Combien de gens vivent et meurent sans jamais sortir de la spirale, parce qu’ils espèrent, un jour, acheter leur maison sur Boardwalk? Le jeu de la société moderne tourne. Peu de gens cherche la sortie. Dans un esprit de conservatisme et de sécurité, on se laisse guider… le voyage est smooth. «On s’engage comme bétail, pas de malheur, pas de bonheur » -R. Desjardins.
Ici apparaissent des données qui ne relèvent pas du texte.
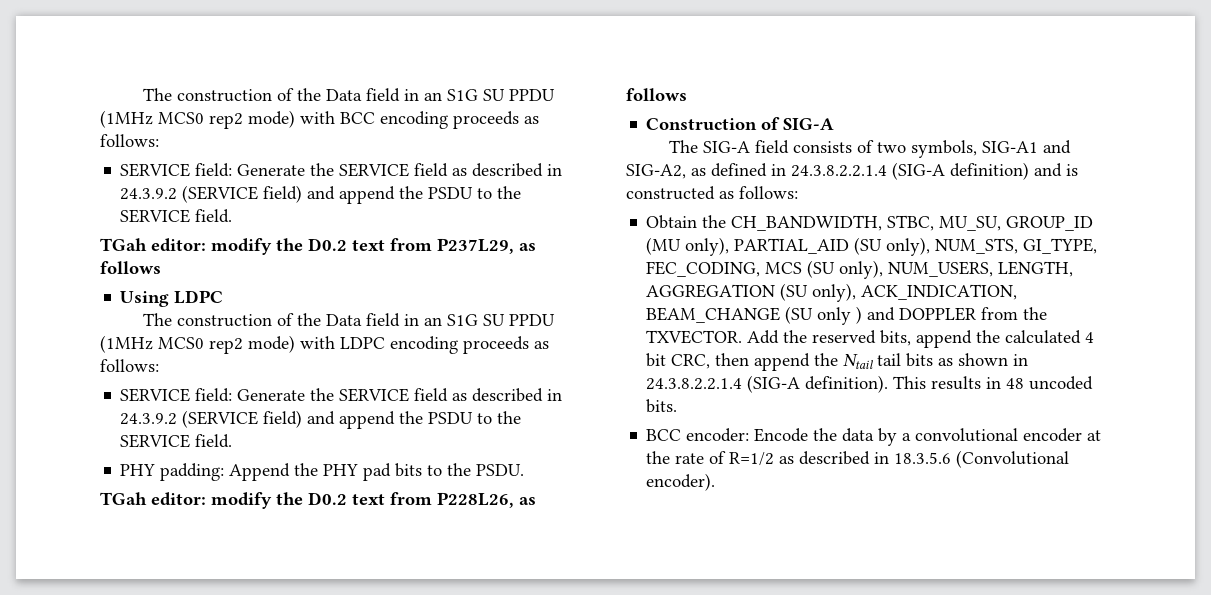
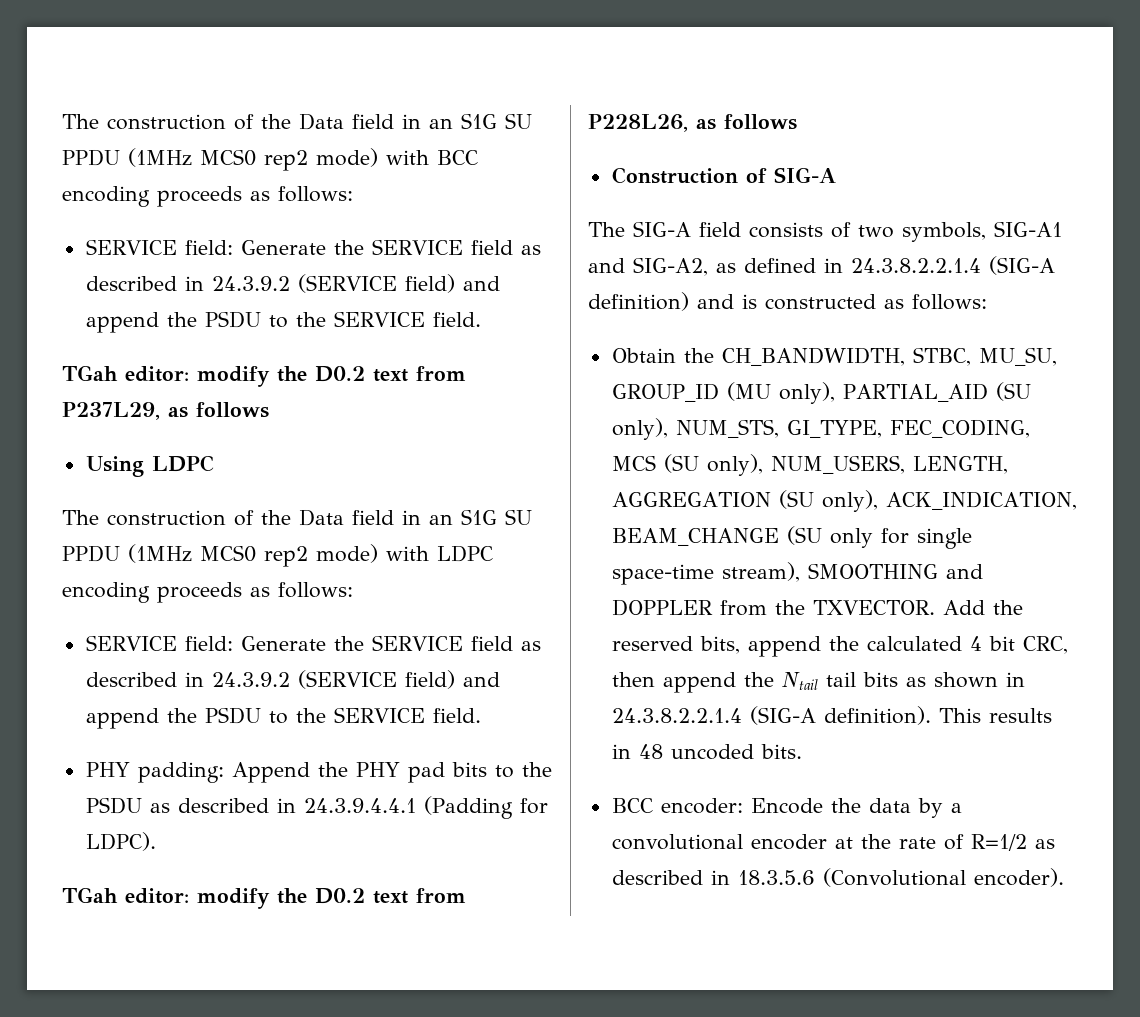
[476,464,525,476] PSDU. -> [85,796,548,819] [85,832,156,851] PSDU as described in 24.3.9.4.4.1 (Padding for LDPC).
[856,306,863,324] ) -> [880,528,972,549] [611,562,938,585] for single space-time stream), SMOOTHING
M’enfin, me voilà sur cette piste cyclable. Beaucoup d’heures d’effort sous la pluie avec le vent dans le nez, une fatigue grandissante, 5 chutes, 3 crevaisons, des douches polluées au dégraisseur à moteur, des Pontiacs avec leur collant « Liberté » qui me frisent les oreilles, des jeunes insouciants qui s’amusent à me pointer avec leur fusil d’apprenti guerrier : C’était le prix à payer pour échanger sa voiture contre un vélo. En retour, on obtient des soleils généreux, des paysages jamais photographiés, le silence de la campagne, une condition physique à tout casser, une indépendance totale, un compte de banque accessoire. Certes, ce style de vie me convient, mais l’ultime jouissance c’est de se sentir invincible. "I read somewhere... how important it is in life not necessarily to be strong... but to feel strong." –Chris McCandless. Si on accepte cette idée, les obstacles franchis sont des médailles et les épreuves deviennent des opportunités de grandir.